Were it about saving face, then she'd limit herself to a Huckabeean positive campaign in these days. Clearly she is not doing so. Old habits of throwing the kitchen-sink apparently die hard... 

In doing so, I think she's only damaging her standing in the party. Wins in WV, KY and PR just aren't going to undo that damage. Simply not smart. 

It looks like she's living in an alternate world. Someone from her inner circle should shake her out of it. Chelsea and Bill clearly know it's over if you looked at their faces on May 6.

I think the inner circle must have met on May 7. Hence the cancelling of her morning show appearances. I really don't understand, however, to what conclusion they came as it hardly can have been about them going into face-saving mode considering her latest utterances (or is she THAT undisciplined???).

It's a mystery to me. It just doesn't make sense. I give up trying to understand this and refer to Rachel Maddow's quip about Hillary running a "post-rational" campaign... It's all so utterly irrational.

Or can you provide a convincing rationale for what's going on in the head of Clinton & Co?

by charlesf on 05/10/2008 06:23:27 AM EST

It seems that Hillary is following Huckabee's example, wait until your opponent gets the magic number then bow out, (or so I hope lest this drag on for another 2 months).

Right now Barack is 155 total delegates away from 2025, the number needed to clinch the nomination.

There are 217 pledged delegates left.

Let us assume, conservativly, that Barack picks up 2 supers/day from here on out. I am also assuming Barack gets 1/3 of WV vote on Tuesday.

So he gets 9 pledged from WV, and 10 supers from Monday-Friday.

That puts him at 136 needed on 5/16.

By the next friday he picks up 14 more supers and on 5/20 he gets 55% of Oregon, (again being conservative) and 1/3 of KY.

So he picks up 28 pledged in OR, 16 in KY, 14 supers that week.

So by the end of 5/23 Barack will be 78 delegates away from clinching it.

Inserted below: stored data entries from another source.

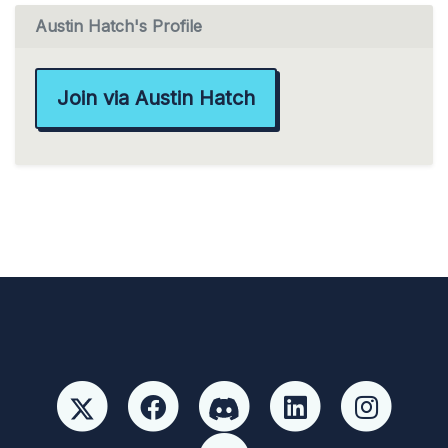
Austin Hatch's Profile
Join via Austin Hatch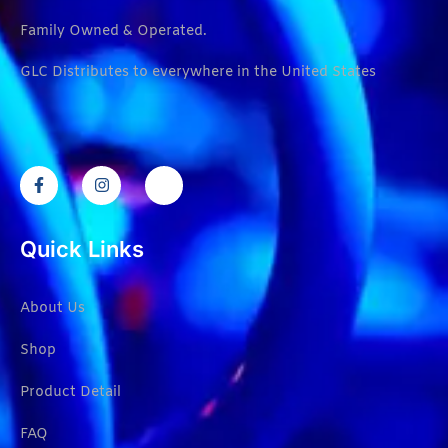
Family Owned & Operated.
GLC Distributes to everywhere in the United States
Quick Links
About Us
Shop
Product Detail
FAQ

Now the PR primary is held on Sunday, 6/1, 9 days after 5/23, so Obama will then have picked up an additional 18 supers, leaving him just 60 delegates short of the nomination by the time PR votes.

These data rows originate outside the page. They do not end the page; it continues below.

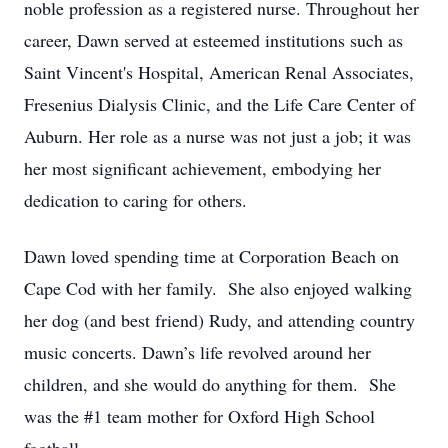
noble profession as a registered nurse. Throughout her
career, Dawn served at esteemed institutions such as
Saint Vincent's Hospital, American Renal Associates,
Fresenius Dialysis Clinic, and the Life Care Center of
Auburn. Her role as a nurse was not just a job; it was
her most significant achievement, embodying her
dedication to caring for others.
Dawn loved spending time at Corporation Beach on
Cape Cod with her family. She also enjoyed walking
her dog (and best friend) Rudy, and attending country
music concerts. Dawn’s life revolved around her
children, and she would do anything for them. She
was the #1 team mother for Oxford High School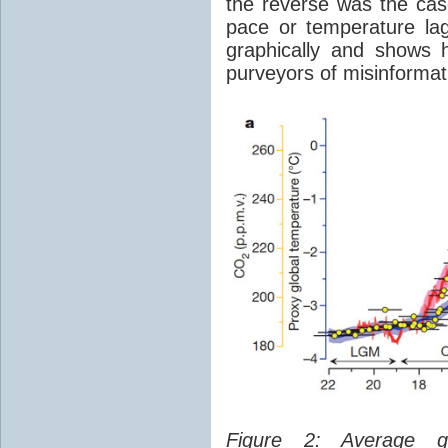
the reverse was the ca
pace or temperature l
graphically and shows 
purveyors of misinformat
Figure 2: Average glo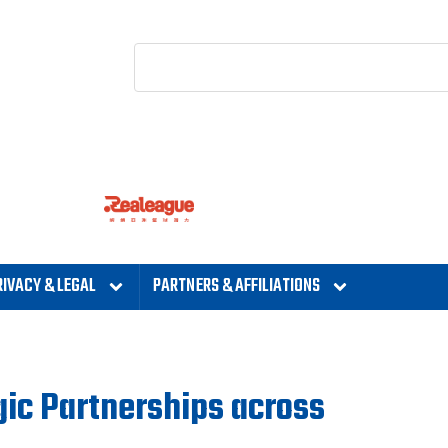
RIVACY & LEGAL
PARTNERS & AFFILIATIONS
gic Partnerships across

Now PR has 66 pledged delegates and I will be kind to Clinton and give her a 20% win there and round down, so Obama picks up just 26 pledged delegates there.

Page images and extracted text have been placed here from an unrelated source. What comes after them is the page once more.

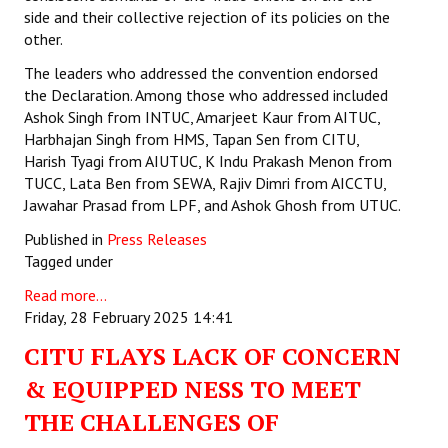
side and their collective rejection of its policies on the
other.
The leaders who addressed the convention endorsed
the Declaration. Among those who addressed included
Ashok Singh from INTUC, Amarjeet Kaur from AITUC,
Harbhajan Singh from HMS, Tapan Sen from CITU,
Harish Tyagi from AIUTUC, K Indu Prakash Menon from
TUCC, Lata Ben from SEWA, Rajiv Dimri from AICCTU,
Jawahar Prasad from LPF, and Ashok Ghosh from UTUC.
Published in
Press Releases
Tagged under
Read more...
Friday, 28 February 2025 14:41
CITU FLAYS LACK OF CONCERN
& EQUIPPED NESS TO MEET
THE CHALLENGES OF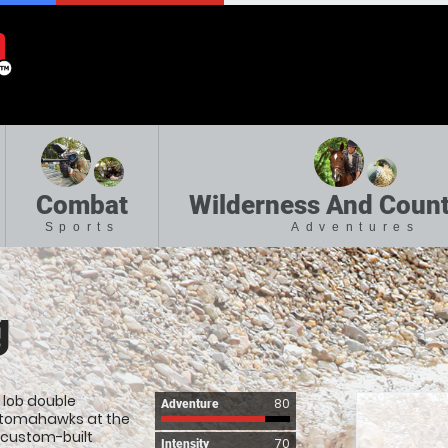
Combat
Wilderness And Count
Sports
Adventures
g
u lob double
80
Adventure
 tomahawks at the
r custom-built
70
Intensity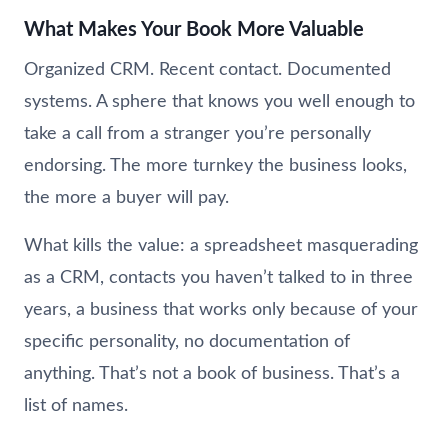
What Makes Your Book More Valuable
Organized CRM. Recent contact. Documented
systems. A sphere that knows you well enough to
take a call from a stranger you’re personally
endorsing. The more turnkey the business looks,
the more a buyer will pay.
What kills the value: a spreadsheet masquerading
as a CRM, contacts you haven’t talked to in three
years, a business that works only because of your
specific personality, no documentation of
anything. That’s not a book of business. That’s a
list of names.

So after PR votes Obama is now 34 delegates away.

He picks up another 4 on Monday and Tuesday, (tuesday 6/3 being the last 2 primaries) putting him 30 delegates away.

Now MT has 16 pledged and 15 from SD.

These are going to be Barack blowouts, so I'll give him 2-1 ratios there then round down.

So he picks up 20 pledged delegates in those two states.

The primaries are now finished with Barack 10 super delegates away from the nomination.

Assuming the conservative figure of 2 supers/day for Obama then Obama will clinch the nomination on Sunday, June 8, 2008.

Hillary will then drop out the next day, or should.

Of course, she could bitch that the real "magic number" is 2200 or whatever it is counting MI and FL.

Even so, Clinton's pledged delegate lead over Barack counting FL and giving clinton 55% of MI is only 60 or so.

So if Barack wanted to be magnanimous, he could agree to count MI and FL and pretty soon he would be at the new magic number anyway.

Then Clinton would argue that, "supers can always change their minds" and still go till the convention.

The point being that this will surely last till the end of may, (the flood of supers should continue at 3-4/day and will accelerate once Obama has reached a majority of pledged delegates on 5/20)

Once he reaches the magic number of 2025, it will increase yet more until all the pledged delegates have decided.

By the way, this week 22 supers announced, 20 for Barack, or 91%.

Once he gets the majority of pledged delegates that number will probably increase to 95% and once he has the magic number of 2025 I would guess it will be 99%, (in other words once he gets to 2025 total delegates, Clinton will gain only 1 super at best).

So basically I am predicting the flood of supers will be so great that Barack will, by mid June get 2200 or whatever the "real" magic number is, counting MI and FL.

At that point Clinton staying in would be a joke.